OPCVM : Plus de 300 Mds de DH d'actifs sous gestion…

 

Aux débuts de cette activité au Maroc, il y a 20 ans, le secteur comptait 13 agréments pour 150 MDH d'actifs.Aujourd'hui, le secteur compte pas moins de 400 OPCVM pour plus de 300 Mds d'actifs. Ainsi, 150 Mds de DH sont investis en obligations d'Etat, 98 Mds en dette privée et 24 Mds en actions. Les actifs sous gestion ont augmenté de 16% en 10 ans.

... De nombreux défis à relever… 
Le secteur, avec les pouvoirs publics, va lancer, dès septembre prochain, une vaste réflexion sur le dispositif juridique. L'objectif est de hisser la réglementation et l'organisation des fonds et sociétés de gestion aux standards internationaux. Une refonte qui devrait s'ajouter au statut CFC dont bénéficieront les fonds pour les rendre plus visibles à l'international.
Les membres de l'ASFIM devront également atteindre une taille critique pour se porter sur l'international. Deux projets sont en cours dans ce sens : le lancement des fonds en devise domiciliés ou pas au Maroc et les fonds à thématique africaine.

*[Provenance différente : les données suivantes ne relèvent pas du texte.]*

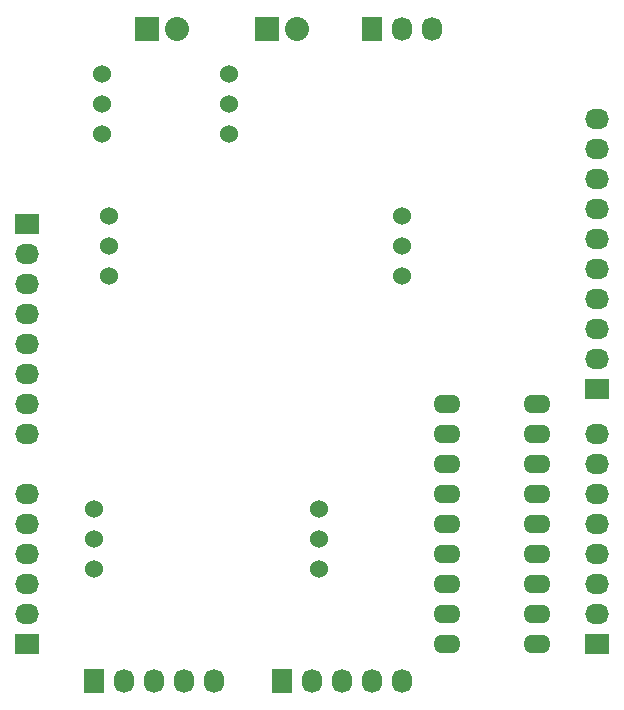
<source format=gbs>
G04 #@! TF.FileFunction,Soldermask,Bot*
%FSLAX45Y45*%
G04 Gerber Fmt 4.5, Leading zero omitted, Abs format (unit mm)*
G04 Created by KiCad (PCBNEW (2016-02-11 BZR 6551)-product) date Friday, February 12, 2016 'PMt' 09:01:30 PM*
%MOMM*%
G01*
G04 APERTURE LIST*
%ADD10C,0.100000*%
%ADD11R,2.032000X1.727200*%
%ADD12O,2.032000X1.727200*%
%ADD13R,1.727200X2.032000*%
%ADD14O,1.727200X2.032000*%
%ADD15C,1.524000*%
%ADD16R,2.032000X2.032000*%
%ADD17O,2.032000X2.032000*%
%ADD18O,2.300000X1.600000*%
G04 APERTURE END LIST*
D10*
D11*
X18796000Y-13589000D03*
D12*
X18796000Y-13335000D03*
X18796000Y-13081000D03*
X18796000Y-12827000D03*
X18796000Y-12573000D03*
X18796000Y-12319000D03*
D11*
X23622000Y-11430000D03*
D12*
X23622000Y-11176000D03*
X23622000Y-10922000D03*
X23622000Y-10668000D03*
X23622000Y-10414000D03*
X23622000Y-10160000D03*
X23622000Y-9906000D03*
X23622000Y-9652000D03*
X23622000Y-9398000D03*
X23622000Y-9144000D03*
D11*
X23622000Y-13589000D03*
D12*
X23622000Y-13335000D03*
X23622000Y-13081000D03*
X23622000Y-12827000D03*
X23622000Y-12573000D03*
X23622000Y-12319000D03*
X23622000Y-12065000D03*
X23622000Y-11811000D03*
D13*
X19367500Y-13906500D03*
D14*
X19621500Y-13906500D03*
X19875500Y-13906500D03*
X20129500Y-13906500D03*
X20383500Y-13906500D03*
D13*
X20955000Y-13906500D03*
D14*
X21209000Y-13906500D03*
X21463000Y-13906500D03*
X21717000Y-13906500D03*
X21971000Y-13906500D03*
D13*
X21717000Y-8382000D03*
D14*
X21971000Y-8382000D03*
X22225000Y-8382000D03*
D11*
X18796000Y-10033000D03*
D12*
X18796000Y-10287000D03*
X18796000Y-10541000D03*
X18796000Y-10795000D03*
X18796000Y-11049000D03*
X18796000Y-11303000D03*
X18796000Y-11557000D03*
X18796000Y-11811000D03*
D15*
X19431000Y-9017000D03*
X19431000Y-9271000D03*
X19431000Y-8763000D03*
X20510500Y-9017000D03*
X20510500Y-9271000D03*
X20510500Y-8763000D03*
X19367500Y-12700000D03*
X19367500Y-12446000D03*
X19367500Y-12954000D03*
X21272500Y-12700000D03*
X21272500Y-12446000D03*
X21272500Y-12954000D03*
X19494500Y-10223500D03*
X19494500Y-9969500D03*
X19494500Y-10477500D03*
X21971000Y-10223500D03*
X21971000Y-9969500D03*
X21971000Y-10477500D03*
D16*
X19812000Y-8382000D03*
D17*
X20066000Y-8382000D03*
D16*
X20828000Y-8382000D03*
D17*
X21082000Y-8382000D03*
D18*
X22352000Y-11557000D03*
X22352000Y-11811000D03*
X22352000Y-12065000D03*
X22352000Y-12319000D03*
X22352000Y-12573000D03*
X22352000Y-12827000D03*
X22352000Y-13081000D03*
X22352000Y-13335000D03*
X22352000Y-13589000D03*
X23114000Y-13589000D03*
X23114000Y-13335000D03*
X23114000Y-13081000D03*
X23114000Y-12827000D03*
X23114000Y-12573000D03*
X23114000Y-12319000D03*
X23114000Y-12065000D03*
X23114000Y-11811000D03*
X23114000Y-11557000D03*
M02*

</source>
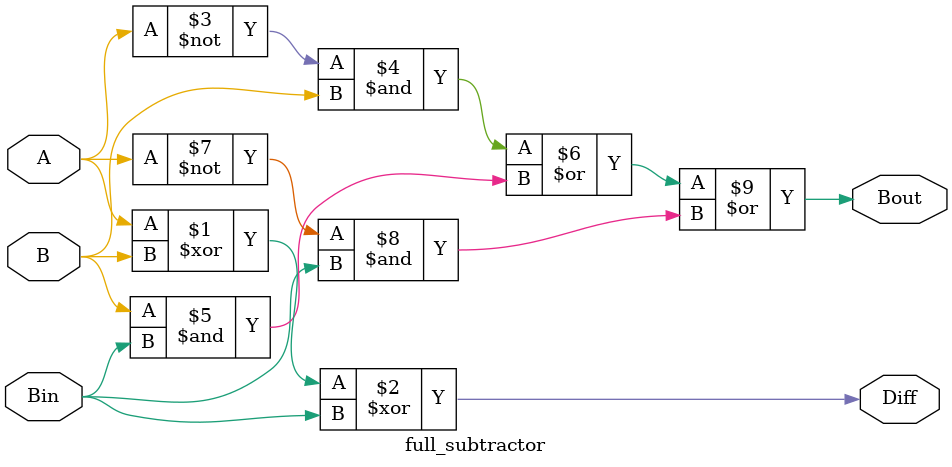
<source format=sv>
module full_subtractor(
    input  A, B, Bin,
    output  Diff, Bout
);
assign Diff = A ^ B ^ Bin;
assign Bout = (~A & B) | (B & Bin) | (~A & Bin);

endmodule

</source>
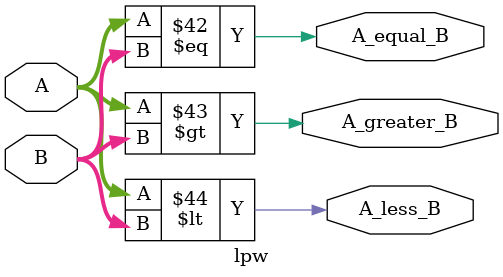
<source format=v>
module lpw(input[3:0]A, input[3:0]B,output A_less_B,A_greater_B,A_equal_B);
assign A_equal_B = A == B; 
assign A_greater_B = A > B;
assign A_less_B = A < B;
endmodule

module DUT;
reg[3:0]A;
reg[3:0]B;
wire A_less_B,A_greater_B,A_equal_B; 
lpw xyz(A,B,A_less_B,A_greater_B,A_equal_B);
initial begin
repeat(20)begin
#5 A = $random%15;
#5 B = $random%15;
end
end
endmodule
</source>
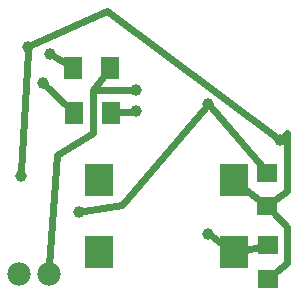
<source format=gtl>
G04 MADE WITH FRITZING*
G04 WWW.FRITZING.ORG*
G04 DOUBLE SIDED*
G04 HOLES PLATED*
G04 CONTOUR ON CENTER OF CONTOUR VECTOR*
%ASAXBY*%
%FSLAX23Y23*%
%MOIN*%
%OFA0B0*%
%SFA1.0B1.0*%
%ADD10C,0.078000*%
%ADD11C,0.039370*%
%ADD12R,0.094488X0.110236*%
%ADD13R,0.070866X0.062992*%
%ADD14R,0.062992X0.074803*%
%ADD15C,0.024000*%
%LNCOPPER1*%
G90*
G70*
G54D10*
X77Y85D03*
X177Y85D03*
G54D11*
X708Y652D03*
X276Y292D03*
X156Y724D03*
X708Y220D03*
X468Y628D03*
X180Y820D03*
X84Y412D03*
X108Y844D03*
X948Y532D03*
X468Y700D03*
G54D12*
X345Y159D03*
X794Y159D03*
X345Y399D03*
X794Y399D03*
G54D13*
X905Y313D03*
X905Y423D03*
X908Y71D03*
X908Y182D03*
G54D14*
X261Y624D03*
X383Y624D03*
X258Y774D03*
X381Y774D03*
G54D15*
X409Y625D02*
X449Y627D01*
D02*
X233Y789D02*
X196Y810D01*
D02*
X235Y649D02*
X170Y711D01*
D02*
X878Y176D02*
X835Y167D01*
D02*
X723Y209D02*
X752Y189D01*
D02*
X179Y115D02*
X204Y484D01*
X204Y484D02*
X324Y556D01*
X324Y556D02*
X324Y700D01*
X324Y700D02*
X449Y700D01*
D02*
X356Y742D02*
X324Y700D01*
D02*
X295Y295D02*
X420Y316D01*
X420Y316D02*
X696Y638D01*
D02*
X883Y449D02*
X720Y638D01*
D02*
X875Y336D02*
X835Y367D01*
D02*
X938Y96D02*
X972Y124D01*
X972Y124D02*
X972Y244D01*
X972Y244D02*
X930Y287D01*
D02*
X961Y545D02*
X972Y556D01*
X972Y556D02*
X972Y364D01*
X972Y364D02*
X935Y336D01*
D02*
X125Y852D02*
X372Y964D01*
X372Y964D02*
X933Y543D01*
D02*
X85Y431D02*
X107Y825D01*
G04 End of Copper1*
M02*
</source>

… Elargissement de l’assiette des épargnants…
Mais le principal défi est celui d'élargir l'assiette des épargnants, car aujourd'hui, sur les 20 millions de détenteurs de comptes bancaires au Maroc, seuls 13.600 disposent d'OPCVM. Un ratio faible que l'ASFIM souhaite résorber à travers la promotion de l'industrie aussi bien au Maroc qu'à l'étranger, et l'adoption de l'architecture ouverte, c'est-à-dire la possibilité de passer d'un OPCVM à un autre de manière simple et fluide. L'Association des sociétés de gestion pense également à standardiser la présentation des fonds et à lancer une plateforme électronique qui reprend l'ensemble des OPCVM ouverts au public. 

... Un chamboulement majeur en provenance des assurances…
Les ratios de solvabilité et de risques des assurances prennent en compte les risques intrinsèques aux véhicules de placement, d'où les ratios relatifs aux répartitions d'actifs imposés aux assurances dans le cadre de leurs placements. Selon Hassan Boubrik, patron de la Direction des assurances et la prévoyance sociale, avec les nouvelles normes Solvency qui rentreront bientôt en vigueur, d'autres risques comme celui de la contrepartie, de la liquidité et de marché seront considérés. Cela fera sauter toutes les restrictions concernant les pondérations, pourvu que les ratios de risques soient respectés. En d'autres termes, en théorie, rien n'empêchera une assurance de tout placer en actions ou en obligations, ce qui n'est pas le cas aujourd'hui.

…Le reporting pointé du doigt
Boubrik a toutefois critiqué le reporting actuel des OPCVM qui laisse à désirer, d’autant qu’il ne permet pas aux clients institutionnels de suivre correctement leurs placements. Il a également soulevé la problématique des prêts/emprunts à blanc entre fonds qui est pour lui "une dérive" à corriger rapidement.